* _Given exercise_: Count how many of the lines below contain the string "genus", treating uppercase and lowercase as different, and reply with that number only.

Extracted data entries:
----

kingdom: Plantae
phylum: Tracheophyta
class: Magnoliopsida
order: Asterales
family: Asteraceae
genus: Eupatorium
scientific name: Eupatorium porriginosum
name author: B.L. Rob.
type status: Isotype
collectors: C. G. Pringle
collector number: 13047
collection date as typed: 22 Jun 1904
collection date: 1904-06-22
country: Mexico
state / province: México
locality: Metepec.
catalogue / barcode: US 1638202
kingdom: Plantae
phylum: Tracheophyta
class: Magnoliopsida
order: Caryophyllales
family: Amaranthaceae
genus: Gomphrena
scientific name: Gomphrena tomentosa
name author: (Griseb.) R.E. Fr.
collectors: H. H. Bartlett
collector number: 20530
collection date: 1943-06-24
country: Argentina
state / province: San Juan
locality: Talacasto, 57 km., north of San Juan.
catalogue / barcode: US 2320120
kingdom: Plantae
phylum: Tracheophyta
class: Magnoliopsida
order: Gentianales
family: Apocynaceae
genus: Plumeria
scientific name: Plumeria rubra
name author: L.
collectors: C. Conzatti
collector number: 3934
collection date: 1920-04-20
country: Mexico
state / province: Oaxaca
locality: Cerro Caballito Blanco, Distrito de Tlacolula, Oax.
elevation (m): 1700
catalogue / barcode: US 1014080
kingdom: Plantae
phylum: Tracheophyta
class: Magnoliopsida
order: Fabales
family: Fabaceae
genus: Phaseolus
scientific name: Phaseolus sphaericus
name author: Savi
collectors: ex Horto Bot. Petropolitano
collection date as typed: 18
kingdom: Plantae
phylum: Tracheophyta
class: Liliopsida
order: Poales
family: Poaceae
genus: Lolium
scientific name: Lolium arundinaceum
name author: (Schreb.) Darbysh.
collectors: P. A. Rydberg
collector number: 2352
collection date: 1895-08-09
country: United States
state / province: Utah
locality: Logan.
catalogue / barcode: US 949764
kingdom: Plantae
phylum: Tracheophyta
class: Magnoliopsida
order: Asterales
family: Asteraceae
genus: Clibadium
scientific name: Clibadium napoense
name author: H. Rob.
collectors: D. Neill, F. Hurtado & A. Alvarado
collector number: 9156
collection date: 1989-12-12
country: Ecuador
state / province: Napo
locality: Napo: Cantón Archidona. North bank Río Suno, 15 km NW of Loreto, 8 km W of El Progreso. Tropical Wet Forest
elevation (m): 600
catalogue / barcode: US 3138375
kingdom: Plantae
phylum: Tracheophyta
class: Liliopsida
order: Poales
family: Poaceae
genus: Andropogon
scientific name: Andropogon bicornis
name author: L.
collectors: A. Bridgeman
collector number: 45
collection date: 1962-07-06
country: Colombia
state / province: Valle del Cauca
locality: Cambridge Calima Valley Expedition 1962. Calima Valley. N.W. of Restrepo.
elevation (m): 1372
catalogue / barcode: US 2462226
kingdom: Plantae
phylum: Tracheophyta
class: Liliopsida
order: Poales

----

* _Correct result_: 7